Journal: Language and Literature : European Landmarks of Identity
ISSN 1843-1577

Volume: 2;
Issue: 2010;
Start page: 43;
Date: 2010;
Original page

Keywords: Céline | traduction | majuscule

ABSTRACT
Dans Voyage au bout de la nuit de Céline, la majuscule facultative, « distinctive », se signale par son extraordinaire polyvalence fonctionnelle, qui est à saisir dans les rapports oppositifs qu’elle entretient avec la minuscule. Les alternances entre ces deux signes se mettent au service de la variation fonctionnelle du signifiant : variation discursive entre mention et usage, variation énonciative entre distanciation ironique et sincérité, variation lexicale par la mise en abyme du cotexte.
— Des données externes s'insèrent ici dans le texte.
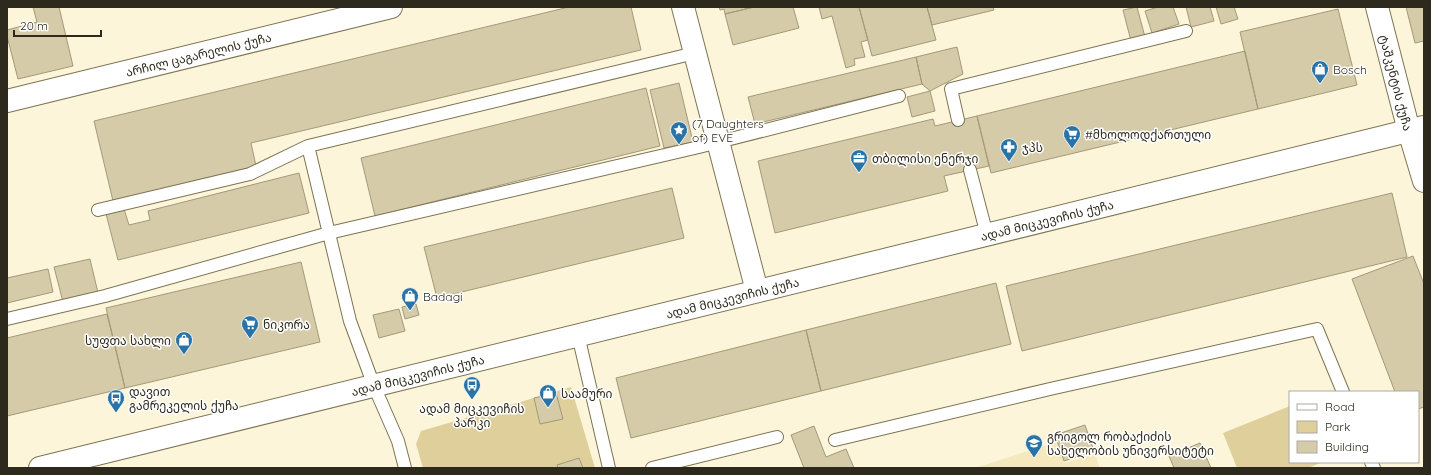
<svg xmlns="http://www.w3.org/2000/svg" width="1431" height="475" font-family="Quicksand,'Noto Sans Georgian',sans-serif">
  <rect width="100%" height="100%" fill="#fdf5d9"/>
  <path fill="#f5e8bd" d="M1056,442l8,21 31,-9 5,14h-125z"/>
  <path fill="#dfd09b" d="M571,387l24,81h-172l-7,-24 5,-13z
    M1290,406v56h33l-15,6h-71l-14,-35z"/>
  <path fill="#d5cba9" stroke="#a39978" d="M33,7h26l14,59 -55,13 -11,-43v-6l30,-8z
    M569,7h62l10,43 -390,93 5,23 -143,35 -19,-80z
    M719,7h35l-29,7 -1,-5 -4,1z
    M754,7h39l6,21 -66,17 -8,-31z
    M819,7h40l9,33 -7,2 4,15 -11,2 1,6 -9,3 -14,-52 -10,3z
    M859,7h68l9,33 -64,16z
    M927,7h66l1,3 -62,15z
    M1137,7l8,30 -14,4 -8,-31z
    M1158,7h15l6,17 -27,9 -7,-22z
    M1186,7h24l4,14 -23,6z
    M1216,7h18l4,12 -17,5z
    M1406,7h18v34l-9,2z
    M1338,9l19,76 -99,24 -18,-77z
    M957,47l6,27 -33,17 -8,-7 -6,-27z
    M1245,51l13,58 -267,64 -14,-57z
    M916,57l6,27 -167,40 -7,-27z
    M679,83l14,59 -29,6 -14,-58z
    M646,88l14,58 -285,70 -14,-58z
    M930,91l5,20 -23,6 -5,-20z
    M977,116l12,50 -45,10 4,15 -173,42 -17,-72 175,-42 2,7z
    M299,173l10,40 -191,47 -12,-46 18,-5 5,16 21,-5 -2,-9z
    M672,188l12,50 -247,60 -13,-51z
    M1392,193l15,64 -385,94 -16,-65z
    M1413,256l11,28v123l-6,2v-17h-23l-43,-113z
    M90,259l8,34 -35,9 -9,-35z
    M301,262l19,80 -195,46 -19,-80z
    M48,269l5,23 -46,11v-25z
    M996,283l15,61 -190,47 -15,-61z
    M416,304l3,11 -14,4 -3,-12z
    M399,309l6,22 -26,7 -6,-23z
    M107,314l18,74 -118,28v-78z
    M806,330l15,61 -190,47 -15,-60z
    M556,393l7,26 -23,5 -6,-26z
    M1085,425l9,26 -30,10 -9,-26z
    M814,426l12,31 20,-8 8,19h-50l-13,-33z
    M1200,443l11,25h-37l-5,-12z
    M579,458l4,10h-25l-1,-3z"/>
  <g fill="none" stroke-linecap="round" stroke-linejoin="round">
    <g stroke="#7d7454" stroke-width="14">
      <path id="service" d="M958,120l-7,-31 235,-58
        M308,146l42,175 24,65 24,55 7,27
        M970,170l17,65
        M98,210l152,-36 58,-28 387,-93
        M7,319l98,-23 224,-63 370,-86 200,-51
        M578,335l31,133
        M835,440l215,-51 267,-60 26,63
        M1371,462l3,6
        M652,468l125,-31"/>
    </g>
    <g stroke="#7d7454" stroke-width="24">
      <g id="minor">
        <path d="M683,7l74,284"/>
        <path id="s1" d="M1377,7l32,124 15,50"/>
        <path id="s2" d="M7,101l384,-94"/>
      </g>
    </g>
    <g stroke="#7d7454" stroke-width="24">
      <g id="secondary">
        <path id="s3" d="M40,468l1384,-341"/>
      </g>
    </g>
    <use href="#service" stroke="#fff" stroke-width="12"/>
    <use href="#minor" stroke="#fff" stroke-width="22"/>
    <use href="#secondary" stroke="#fff" stroke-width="22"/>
  </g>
  <defs>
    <g id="shop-pin" transform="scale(0.9)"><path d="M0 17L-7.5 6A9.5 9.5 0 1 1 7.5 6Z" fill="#2a73a6" stroke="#fff"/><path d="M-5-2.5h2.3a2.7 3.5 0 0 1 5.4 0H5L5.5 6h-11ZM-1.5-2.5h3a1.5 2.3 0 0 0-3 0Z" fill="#fff"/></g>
    <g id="sight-pin" transform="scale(0.9)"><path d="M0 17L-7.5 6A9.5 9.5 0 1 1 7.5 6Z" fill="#2a73a6" stroke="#fff"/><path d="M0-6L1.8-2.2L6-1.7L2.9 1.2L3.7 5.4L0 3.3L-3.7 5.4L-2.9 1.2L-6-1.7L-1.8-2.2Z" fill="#fff"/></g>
    <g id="supermarket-pin" transform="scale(0.9)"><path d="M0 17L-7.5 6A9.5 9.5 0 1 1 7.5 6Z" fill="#2a73a6" stroke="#fff"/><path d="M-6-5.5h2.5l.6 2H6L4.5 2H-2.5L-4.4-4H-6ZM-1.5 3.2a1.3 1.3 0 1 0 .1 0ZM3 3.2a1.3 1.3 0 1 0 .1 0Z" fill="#fff"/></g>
    <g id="pharmacy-pin" transform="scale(0.9)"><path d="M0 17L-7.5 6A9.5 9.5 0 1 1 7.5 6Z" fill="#2a73a6" stroke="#fff"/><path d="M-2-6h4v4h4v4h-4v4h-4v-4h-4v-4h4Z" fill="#fff"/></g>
    <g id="office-pin" transform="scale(0.9)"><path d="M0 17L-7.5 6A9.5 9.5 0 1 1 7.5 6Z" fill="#2a73a6" stroke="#fff"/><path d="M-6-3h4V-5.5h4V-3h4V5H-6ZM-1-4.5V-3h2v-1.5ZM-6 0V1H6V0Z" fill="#fff"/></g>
    <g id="bus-pin" transform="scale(0.9)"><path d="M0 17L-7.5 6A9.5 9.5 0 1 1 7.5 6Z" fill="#2a73a6" stroke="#fff"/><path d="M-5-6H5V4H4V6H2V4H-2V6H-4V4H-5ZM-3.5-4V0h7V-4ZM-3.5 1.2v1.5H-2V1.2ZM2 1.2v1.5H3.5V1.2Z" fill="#fff"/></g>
    <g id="university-pin" transform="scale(0.9)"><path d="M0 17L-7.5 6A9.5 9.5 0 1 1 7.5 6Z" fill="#2a73a6" stroke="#fff"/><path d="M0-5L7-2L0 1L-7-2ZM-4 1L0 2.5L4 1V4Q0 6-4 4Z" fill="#fff"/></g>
  </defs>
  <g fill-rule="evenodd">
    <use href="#shop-pin" x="1320" y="69"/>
    <use href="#sight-pin" x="679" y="130"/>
    <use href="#supermarket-pin" x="1072" y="134"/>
    <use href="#pharmacy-pin" x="1009" y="147"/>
    <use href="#office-pin" x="859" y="158"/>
    <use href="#shop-pin" x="410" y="296"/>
    <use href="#supermarket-pin" x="250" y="324"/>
    <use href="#shop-pin" x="184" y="340"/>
    <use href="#bus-pin" x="472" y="385"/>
    <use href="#shop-pin" x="548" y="393"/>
    <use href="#bus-pin" x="116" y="398"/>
    <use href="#university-pin" x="1034" y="443"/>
  </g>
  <g text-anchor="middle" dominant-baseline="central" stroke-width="3" stroke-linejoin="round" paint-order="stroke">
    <g font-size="12" fill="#2d291c" stroke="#fff">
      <text stroke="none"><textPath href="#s2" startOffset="197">არჩილ ცაგარელის ქუჩა</textPath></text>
      <text stroke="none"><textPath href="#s1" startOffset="78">ტაშკენტის ქუჩა</textPath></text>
      <text stroke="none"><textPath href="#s3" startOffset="1037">ადამ მიცკევიჩის ქუჩა</textPath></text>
      <text stroke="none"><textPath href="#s3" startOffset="713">ადამ მიცკევიჩის ქუჩა</textPath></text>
      <text stroke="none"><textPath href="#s3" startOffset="389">ადამ მიცკევიჩის ქუჩა</textPath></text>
    </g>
    <g font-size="12" fill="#2d291c" stroke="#fff" text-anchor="start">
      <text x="1333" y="69">Bosch</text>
      <text x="692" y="123">(7 Daughters<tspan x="692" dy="14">of) EVE</tspan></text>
      <text x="1085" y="134">#მხოლოდქართული</text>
      <text x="1022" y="147">ჯპს</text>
      <text x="872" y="158">თბილისი ენერჯი</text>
      <text x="423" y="296">Badagi</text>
      <text x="263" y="324">ნიკორა</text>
      <text x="171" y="340" text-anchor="end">სუფთა სახლი</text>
      <text x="129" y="391">დავით<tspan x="129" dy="14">გამრეკელის ქუჩა</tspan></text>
      <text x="561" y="393">საამური</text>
      <text x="472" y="408" text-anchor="middle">ადამ მიცკევიჩის<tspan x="472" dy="14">პარკი</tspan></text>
      <text x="1047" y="436">გრიგოლ რობაქიძის<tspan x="1047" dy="14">სახელობის უნივერსიტეტი</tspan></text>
    </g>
  </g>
  <rect width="1431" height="475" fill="none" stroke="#2d291c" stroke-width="16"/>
  <rect x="1289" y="391" width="130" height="72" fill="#ffffff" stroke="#aba9a4"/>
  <rect x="1297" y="404" width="20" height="6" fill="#ffffff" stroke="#aba9a4"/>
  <text x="1325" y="411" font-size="12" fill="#2d291c">Road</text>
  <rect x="1297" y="421" width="20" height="12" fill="#dfd09b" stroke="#aba9a4"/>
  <text x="1325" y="431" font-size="12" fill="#2d291c">Park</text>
  <rect x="1297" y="441" width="20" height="12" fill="#d5cba9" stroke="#aba9a4"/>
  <text x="1325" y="451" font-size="12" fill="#2d291c">Building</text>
  <path d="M14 30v6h87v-6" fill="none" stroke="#2d291c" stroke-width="2"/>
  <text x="20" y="30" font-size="12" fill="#2d291c" stroke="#ffffff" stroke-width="3" paint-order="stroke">20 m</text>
</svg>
Or, la variation graphique fait bouger le texte à un niveau plus profond, signalant des tendances matricielles du Voyage, comme le basculement emblématique entre abstrait et concret, figuré et figuratif, inanimé et animé. La divergence orthographique entre le roumain et le français rend inaccessible dans certains points-clés du texte la concrétisation de nombre de ces effets. Il n’en demeure pas moins que la majorité des situations traductionnelles semble se résoudre par la simple « reproduction » de la majuscule. Or force est de constater que sans un travail herméneutique sous-jacent, capable d’appréhender les mécanismes de son fonctionnement textuel, sa simple « copie » s’avère stérile tant qu’elle n’est pas accompagnée d’une traduction appropriée de tout l’ensemble textuel. Notre propos sera donc de montrer que, dans un texte poétique comme l’est celui de Céline, un signe orthographique en apparence aussi mineur que la majuscule doit être « traduit » à son tour, soumis à un travail constant d’interprétation, et non pas simplement « reproduit ».